#### Exercise objective:
Format the lines of the records as a numbered list, starting with the line that contains "### [9. 如何评价蒋诗萌、何欢、章若楠等在" and going on through the line that contains "2 月 10 日，美股三大指数收盘涨跌不一，纳指涨近", with blank lines omitted.

#### Data supplied:
•••••

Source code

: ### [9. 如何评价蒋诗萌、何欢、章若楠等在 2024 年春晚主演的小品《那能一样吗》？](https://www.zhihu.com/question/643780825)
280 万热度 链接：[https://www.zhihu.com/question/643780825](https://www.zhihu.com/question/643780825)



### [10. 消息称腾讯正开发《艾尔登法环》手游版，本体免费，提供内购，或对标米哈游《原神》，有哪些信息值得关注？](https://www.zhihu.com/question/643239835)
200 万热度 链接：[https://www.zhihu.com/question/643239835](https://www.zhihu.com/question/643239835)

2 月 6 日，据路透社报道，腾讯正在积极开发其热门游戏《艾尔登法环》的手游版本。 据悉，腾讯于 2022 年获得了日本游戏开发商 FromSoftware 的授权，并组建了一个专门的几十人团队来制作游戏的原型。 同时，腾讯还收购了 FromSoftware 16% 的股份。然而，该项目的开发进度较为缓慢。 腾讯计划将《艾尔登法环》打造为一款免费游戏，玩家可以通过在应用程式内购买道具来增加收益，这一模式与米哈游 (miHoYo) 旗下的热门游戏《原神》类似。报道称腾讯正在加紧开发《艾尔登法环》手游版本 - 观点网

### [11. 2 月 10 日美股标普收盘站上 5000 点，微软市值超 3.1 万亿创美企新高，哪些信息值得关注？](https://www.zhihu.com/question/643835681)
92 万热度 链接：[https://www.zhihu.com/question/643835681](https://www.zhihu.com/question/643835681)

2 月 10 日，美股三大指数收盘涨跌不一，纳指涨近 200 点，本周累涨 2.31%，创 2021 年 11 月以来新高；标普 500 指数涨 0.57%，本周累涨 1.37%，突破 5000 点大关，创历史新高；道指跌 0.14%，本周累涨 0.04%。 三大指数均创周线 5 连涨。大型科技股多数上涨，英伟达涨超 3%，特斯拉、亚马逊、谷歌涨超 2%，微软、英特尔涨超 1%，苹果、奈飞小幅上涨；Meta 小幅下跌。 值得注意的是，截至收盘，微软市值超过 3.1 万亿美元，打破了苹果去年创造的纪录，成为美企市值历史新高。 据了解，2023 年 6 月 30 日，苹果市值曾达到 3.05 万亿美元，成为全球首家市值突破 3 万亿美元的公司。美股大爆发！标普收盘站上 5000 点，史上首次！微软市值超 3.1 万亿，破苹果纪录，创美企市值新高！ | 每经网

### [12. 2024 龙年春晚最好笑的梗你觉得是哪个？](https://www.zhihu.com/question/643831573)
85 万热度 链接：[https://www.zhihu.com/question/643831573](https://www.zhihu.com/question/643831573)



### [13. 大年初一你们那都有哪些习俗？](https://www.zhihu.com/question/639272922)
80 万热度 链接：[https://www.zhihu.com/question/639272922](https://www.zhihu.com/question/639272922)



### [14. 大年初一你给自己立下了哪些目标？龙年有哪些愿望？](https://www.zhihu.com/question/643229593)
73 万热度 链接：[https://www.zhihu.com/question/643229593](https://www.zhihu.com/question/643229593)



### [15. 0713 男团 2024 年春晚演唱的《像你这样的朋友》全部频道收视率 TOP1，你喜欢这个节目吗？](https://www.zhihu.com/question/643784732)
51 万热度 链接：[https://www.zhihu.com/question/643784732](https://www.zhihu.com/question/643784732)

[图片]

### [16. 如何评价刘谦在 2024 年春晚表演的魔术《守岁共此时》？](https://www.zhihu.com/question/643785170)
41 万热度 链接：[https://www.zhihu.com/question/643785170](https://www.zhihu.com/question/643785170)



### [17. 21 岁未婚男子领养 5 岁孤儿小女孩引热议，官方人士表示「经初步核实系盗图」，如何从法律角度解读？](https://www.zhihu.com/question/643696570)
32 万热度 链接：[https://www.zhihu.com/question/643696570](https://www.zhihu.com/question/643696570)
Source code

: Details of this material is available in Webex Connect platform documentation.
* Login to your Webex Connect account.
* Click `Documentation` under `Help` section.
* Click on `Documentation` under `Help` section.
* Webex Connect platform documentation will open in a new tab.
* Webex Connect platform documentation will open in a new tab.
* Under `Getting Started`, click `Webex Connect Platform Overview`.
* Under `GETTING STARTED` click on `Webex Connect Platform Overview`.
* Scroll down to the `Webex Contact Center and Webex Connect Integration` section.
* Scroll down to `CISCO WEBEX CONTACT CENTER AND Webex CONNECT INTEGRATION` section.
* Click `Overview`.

•••••

#### Task output:
1. : ### [9. 如何评价蒋诗萌、何欢、章若楠等在 2024 年春晚主演的小品《那能一样吗》？](https://www.zhihu.com/question/643780825)
2. 280 万热度 链接：[https://www.zhihu.com/question/643780825](https://www.zhihu.com/question/643780825)
3. ### [10. 消息称腾讯正开发《艾尔登法环》手游版，本体免费，提供内购，或对标米哈游《原神》，有哪些信息值得关注？](https://www.zhihu.com/question/643239835)
4. 200 万热度 链接：[https://www.zhihu.com/question/643239835](https://www.zhihu.com/question/643239835)
5. 2 月 6 日，据路透社报道，腾讯正在积极开发其热门游戏《艾尔登法环》的手游版本。 据悉，腾讯于 2022 年获得了日本游戏开发商 FromSoftware 的授权，并组建了一个专门的几十人团队来制作游戏的原型。 同时，腾讯还收购了 FromSoftware 16% 的股份。然而，该项目的开发进度较为缓慢。 腾讯计划将《艾尔登法环》打造为一款免费游戏，玩家可以通过在应用程式内购买道具来增加收益，这一模式与米哈游 (miHoYo) 旗下的热门游戏《原神》类似。报道称腾讯正在加紧开发《艾尔登法环》手游版本 - 观点网
6. ### [11. 2 月 10 日美股标普收盘站上 5000 点，微软市值超 3.1 万亿创美企新高，哪些信息值得关注？](https://www.zhihu.com/question/643835681)
7. 92 万热度 链接：[https://www.zhihu.com/question/643835681](https://www.zhihu.com/question/643835681)
8. 2 月 10 日，美股三大指数收盘涨跌不一，纳指涨近 200 点，本周累涨 2.31%，创 2021 年 11 月以来新高；标普 500 指数涨 0.57%，本周累涨 1.37%，突破 5000 点大关，创历史新高；道指跌 0.14%，本周累涨 0.04%。 三大指数均创周线 5 连涨。大型科技股多数上涨，英伟达涨超 3%，特斯拉、亚马逊、谷歌涨超 2%，微软、英特尔涨超 1%，苹果、奈飞小幅上涨；Meta 小幅下跌。 值得注意的是，截至收盘，微软市值超过 3.1 万亿美元，打破了苹果去年创造的纪录，成为美企市值历史新高。 据了解，2023 年 6 月 30 日，苹果市值曾达到 3.05 万亿美元，成为全球首家市值突破 3 万亿美元的公司。美股大爆发！标普收盘站上 5000 点，史上首次！微软市值超 3.1 万亿，破苹果纪录，创美企市值新高！ | 每经网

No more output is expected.